Records to process –

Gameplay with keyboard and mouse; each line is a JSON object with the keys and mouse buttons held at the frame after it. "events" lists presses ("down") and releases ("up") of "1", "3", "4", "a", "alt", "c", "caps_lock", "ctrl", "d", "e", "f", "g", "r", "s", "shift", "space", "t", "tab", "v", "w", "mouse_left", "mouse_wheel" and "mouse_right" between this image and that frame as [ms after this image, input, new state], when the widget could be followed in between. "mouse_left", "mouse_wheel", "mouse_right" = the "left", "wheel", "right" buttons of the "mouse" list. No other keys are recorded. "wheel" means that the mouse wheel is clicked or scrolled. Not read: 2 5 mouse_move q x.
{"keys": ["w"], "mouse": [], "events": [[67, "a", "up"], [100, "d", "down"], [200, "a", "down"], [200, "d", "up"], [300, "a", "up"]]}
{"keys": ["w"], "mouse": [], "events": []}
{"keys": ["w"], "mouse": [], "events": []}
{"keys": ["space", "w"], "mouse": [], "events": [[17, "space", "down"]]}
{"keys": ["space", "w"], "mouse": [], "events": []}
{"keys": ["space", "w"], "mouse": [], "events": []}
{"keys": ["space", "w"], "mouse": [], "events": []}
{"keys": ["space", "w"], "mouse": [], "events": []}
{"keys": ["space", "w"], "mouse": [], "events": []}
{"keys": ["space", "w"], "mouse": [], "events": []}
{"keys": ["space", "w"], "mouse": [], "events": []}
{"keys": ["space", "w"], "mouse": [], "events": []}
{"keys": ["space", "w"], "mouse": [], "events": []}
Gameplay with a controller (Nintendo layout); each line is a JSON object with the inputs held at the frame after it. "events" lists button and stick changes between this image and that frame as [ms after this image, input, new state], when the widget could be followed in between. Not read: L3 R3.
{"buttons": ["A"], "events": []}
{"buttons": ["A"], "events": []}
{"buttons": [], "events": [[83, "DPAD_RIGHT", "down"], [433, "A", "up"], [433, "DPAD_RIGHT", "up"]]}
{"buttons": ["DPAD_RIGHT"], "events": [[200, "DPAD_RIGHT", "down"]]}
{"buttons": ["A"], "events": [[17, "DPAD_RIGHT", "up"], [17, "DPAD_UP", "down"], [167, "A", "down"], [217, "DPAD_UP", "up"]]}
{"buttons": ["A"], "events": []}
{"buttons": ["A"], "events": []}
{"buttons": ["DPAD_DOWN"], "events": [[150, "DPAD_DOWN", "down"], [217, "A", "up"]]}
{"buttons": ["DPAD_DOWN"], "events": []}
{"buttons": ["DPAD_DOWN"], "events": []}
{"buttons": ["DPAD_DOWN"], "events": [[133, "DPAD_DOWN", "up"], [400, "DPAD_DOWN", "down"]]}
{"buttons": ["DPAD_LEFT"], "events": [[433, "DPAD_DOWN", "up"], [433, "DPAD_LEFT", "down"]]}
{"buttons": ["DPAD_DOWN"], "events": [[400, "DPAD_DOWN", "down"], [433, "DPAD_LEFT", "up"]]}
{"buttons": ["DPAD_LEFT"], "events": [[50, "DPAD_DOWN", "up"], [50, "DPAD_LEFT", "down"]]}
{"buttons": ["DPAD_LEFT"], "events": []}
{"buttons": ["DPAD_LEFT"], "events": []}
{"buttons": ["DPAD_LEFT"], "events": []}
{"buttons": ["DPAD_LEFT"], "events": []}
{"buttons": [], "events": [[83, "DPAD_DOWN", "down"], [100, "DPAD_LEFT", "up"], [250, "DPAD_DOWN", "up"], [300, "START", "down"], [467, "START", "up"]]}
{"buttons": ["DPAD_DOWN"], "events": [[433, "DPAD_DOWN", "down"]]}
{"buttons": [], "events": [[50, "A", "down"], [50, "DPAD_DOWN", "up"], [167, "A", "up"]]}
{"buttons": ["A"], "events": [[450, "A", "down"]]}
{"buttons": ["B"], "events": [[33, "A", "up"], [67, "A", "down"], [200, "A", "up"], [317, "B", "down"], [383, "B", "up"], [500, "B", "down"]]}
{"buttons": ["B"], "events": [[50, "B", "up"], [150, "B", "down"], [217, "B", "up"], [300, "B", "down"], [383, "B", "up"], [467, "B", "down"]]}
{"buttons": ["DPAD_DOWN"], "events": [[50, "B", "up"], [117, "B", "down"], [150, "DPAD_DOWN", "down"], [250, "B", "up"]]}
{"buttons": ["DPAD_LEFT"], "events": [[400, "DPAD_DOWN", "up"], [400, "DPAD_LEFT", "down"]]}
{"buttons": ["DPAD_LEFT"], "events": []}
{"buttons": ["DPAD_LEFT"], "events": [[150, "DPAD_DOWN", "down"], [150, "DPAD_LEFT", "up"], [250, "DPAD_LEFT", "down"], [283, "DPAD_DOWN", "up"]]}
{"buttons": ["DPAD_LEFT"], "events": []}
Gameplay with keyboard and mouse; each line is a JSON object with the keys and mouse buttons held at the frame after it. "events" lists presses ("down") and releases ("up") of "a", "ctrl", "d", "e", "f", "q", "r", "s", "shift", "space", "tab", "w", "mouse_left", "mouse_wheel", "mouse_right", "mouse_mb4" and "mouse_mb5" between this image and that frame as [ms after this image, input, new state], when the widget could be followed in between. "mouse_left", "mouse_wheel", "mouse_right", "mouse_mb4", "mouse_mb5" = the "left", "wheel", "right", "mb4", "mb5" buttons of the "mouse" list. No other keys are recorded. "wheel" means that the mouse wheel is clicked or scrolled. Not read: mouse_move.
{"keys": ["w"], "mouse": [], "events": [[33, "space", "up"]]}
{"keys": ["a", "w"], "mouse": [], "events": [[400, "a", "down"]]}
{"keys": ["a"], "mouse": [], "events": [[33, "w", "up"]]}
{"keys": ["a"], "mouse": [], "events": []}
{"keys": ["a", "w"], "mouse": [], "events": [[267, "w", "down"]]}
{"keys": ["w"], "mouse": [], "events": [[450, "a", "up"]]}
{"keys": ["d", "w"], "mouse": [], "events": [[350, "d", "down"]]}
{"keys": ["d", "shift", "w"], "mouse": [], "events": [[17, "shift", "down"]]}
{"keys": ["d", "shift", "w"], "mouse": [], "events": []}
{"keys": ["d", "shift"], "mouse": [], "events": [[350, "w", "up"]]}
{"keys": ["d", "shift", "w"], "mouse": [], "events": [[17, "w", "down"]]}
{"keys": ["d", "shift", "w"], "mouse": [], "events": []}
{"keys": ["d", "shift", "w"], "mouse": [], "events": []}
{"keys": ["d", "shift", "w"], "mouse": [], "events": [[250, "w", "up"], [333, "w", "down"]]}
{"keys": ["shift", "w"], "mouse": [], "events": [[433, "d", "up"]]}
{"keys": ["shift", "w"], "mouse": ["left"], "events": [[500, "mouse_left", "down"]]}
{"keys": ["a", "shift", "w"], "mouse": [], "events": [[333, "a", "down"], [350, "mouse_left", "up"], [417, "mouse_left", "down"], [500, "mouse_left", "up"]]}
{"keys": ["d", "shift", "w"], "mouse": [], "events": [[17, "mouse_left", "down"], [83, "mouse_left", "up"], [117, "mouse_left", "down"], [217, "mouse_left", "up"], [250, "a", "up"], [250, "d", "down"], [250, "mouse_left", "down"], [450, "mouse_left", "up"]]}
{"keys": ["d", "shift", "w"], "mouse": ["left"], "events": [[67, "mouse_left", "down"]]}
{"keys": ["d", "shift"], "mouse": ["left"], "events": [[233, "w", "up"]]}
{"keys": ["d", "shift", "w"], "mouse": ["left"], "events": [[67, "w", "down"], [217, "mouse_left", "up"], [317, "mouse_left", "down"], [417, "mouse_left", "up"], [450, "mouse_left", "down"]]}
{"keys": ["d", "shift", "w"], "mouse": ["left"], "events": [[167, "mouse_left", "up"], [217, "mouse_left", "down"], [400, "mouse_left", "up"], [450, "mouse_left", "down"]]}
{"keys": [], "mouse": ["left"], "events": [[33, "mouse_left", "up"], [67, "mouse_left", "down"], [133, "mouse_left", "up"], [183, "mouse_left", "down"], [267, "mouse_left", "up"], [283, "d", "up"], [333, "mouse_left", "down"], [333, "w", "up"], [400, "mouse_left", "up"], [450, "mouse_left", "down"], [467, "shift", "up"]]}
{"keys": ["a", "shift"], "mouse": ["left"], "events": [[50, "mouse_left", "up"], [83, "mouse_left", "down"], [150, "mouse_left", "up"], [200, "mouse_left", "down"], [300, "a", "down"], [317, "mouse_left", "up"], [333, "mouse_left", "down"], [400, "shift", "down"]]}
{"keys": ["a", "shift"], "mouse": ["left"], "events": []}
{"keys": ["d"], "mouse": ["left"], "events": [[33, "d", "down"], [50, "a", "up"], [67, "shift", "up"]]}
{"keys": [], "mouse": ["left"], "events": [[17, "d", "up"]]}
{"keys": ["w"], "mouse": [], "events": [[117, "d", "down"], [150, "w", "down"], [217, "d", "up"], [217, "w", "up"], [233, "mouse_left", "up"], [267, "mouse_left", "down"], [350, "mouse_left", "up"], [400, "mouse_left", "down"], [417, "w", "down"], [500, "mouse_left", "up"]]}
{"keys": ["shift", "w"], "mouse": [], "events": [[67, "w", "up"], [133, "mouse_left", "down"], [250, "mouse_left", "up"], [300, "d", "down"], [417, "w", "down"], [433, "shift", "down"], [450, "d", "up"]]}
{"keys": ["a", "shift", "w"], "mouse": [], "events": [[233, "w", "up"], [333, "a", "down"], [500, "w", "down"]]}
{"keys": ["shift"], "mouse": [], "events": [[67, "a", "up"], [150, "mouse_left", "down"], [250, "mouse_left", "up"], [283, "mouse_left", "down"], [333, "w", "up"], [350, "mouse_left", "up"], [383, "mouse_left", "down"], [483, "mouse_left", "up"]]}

Exercise – Every line that contains the string "recorded" should be returned from the data.

Output for this exercise –
Gameplay with keyboard and mouse; each line is a JSON object with the keys and mouse buttons held at the frame after it. "events" lists presses ("down") and releases ("up") of "1", "3", "4", "a", "alt", "c", "caps_lock", "ctrl", "d", "e", "f", "g", "r", "s", "shift", "space", "t", "tab", "v", "w", "mouse_left", "mouse_wheel" and "mouse_right" between this image and that frame as [ms after this image, input, new state], when the widget could be followed in between. "mouse_left", "mouse_wheel", "mouse_right" = the "left", "wheel", "right" buttons of the "mouse" list. No other keys are recorded. "wheel" means that the mouse wheel is clicked or scrolled. Not read: 2 5 mouse_move q x.
Gameplay with keyboard and mouse; each line is a JSON object with the keys and mouse buttons held at the frame after it. "events" lists presses ("down") and releases ("up") of "a", "ctrl", "d", "e", "f", "q", "r", "s", "shift", "space", "tab", "w", "mouse_left", "mouse_wheel", "mouse_right", "mouse_mb4" and "mouse_mb5" between this image and that frame as [ms after this image, input, new state], when the widget could be followed in between. "mouse_left", "mouse_wheel", "mouse_right", "mouse_mb4", "mouse_mb5" = the "left", "wheel", "right", "mb4", "mb5" buttons of the "mouse" list. No other keys are recorded. "wheel" means that the mouse wheel is clicked or scrolled. Not read: mouse_move.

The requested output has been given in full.